Back in 2004, the company received local fame for donating a $275,000 vehicle to the San Diego Fire Department, but things went only downhill from there.
Calling it "Accredited Home Lender Pfd," Weiner reported the holding on his annual 2008 financial disclosure statement, filed May 15, 2009, which said he received between $201 and $1000 in dividends from the company.
On Weiner's 2009 statement, filed June 17, 2010, there is a note saying "Accredited Home Lender does not appear on this report, as it is now worth less than $1,000. (It was listed on 2008 disclosure)."
Last October, the New York Daily News reported that Harry Wilson, Republican candidate for New York state controller, had also invested in Accredited:
"Records show that Wilson's hedge fund -- Silver Point Capital -- at one point owned as much as a 10% stake in Accredited Home Lenders, a San Diego firm that was a top player in the subprime industry before it went bust and declared bankruptcy last year."
Our Don Bauder ran up a warning flag on Accredited back in December 2006:
"TV's frenetic Jim Cramer, cofounder of TheStreet.com and one who enjoys being labeled the "Mad Man of Wall Street," likes Accredited stock. Cramer believes that concerns about sub-prime lending are overblown and notes that Accredited is seeing an increase in mortgage applications. 'They'll have a tough time for many months,' says Cramer, but 'they have a good [business] model.'
"However, the view that the housing downturn is ending requires a large pair of rose-colored glasses.
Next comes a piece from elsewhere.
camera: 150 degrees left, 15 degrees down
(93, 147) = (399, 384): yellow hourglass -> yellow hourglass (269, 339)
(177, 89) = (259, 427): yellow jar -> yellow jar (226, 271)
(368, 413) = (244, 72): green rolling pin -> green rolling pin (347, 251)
As an investment, Accredited scores lower than 76 percent of stocks that rating agency Standard & Poor's follows. 'I would be very cautious jumping into the sub-prime lenders until we see the extent of the shakeout,' says Bud Leedom, publisher of CaliforniaStocks.com. 'There is fear of what is in these underlying portfolios. A lot of investors feel that sub-prime lenders will be going out of business. The ticking-time-bomb scenario is alive and well.'"
The whole story is here:
Update, 11:35 PM PDT: Disclosures covering 2010 have been released by Congress; the Accredited holding has returned to Weiner's statement, valued at between $1001 and $15,000. No dividends reported.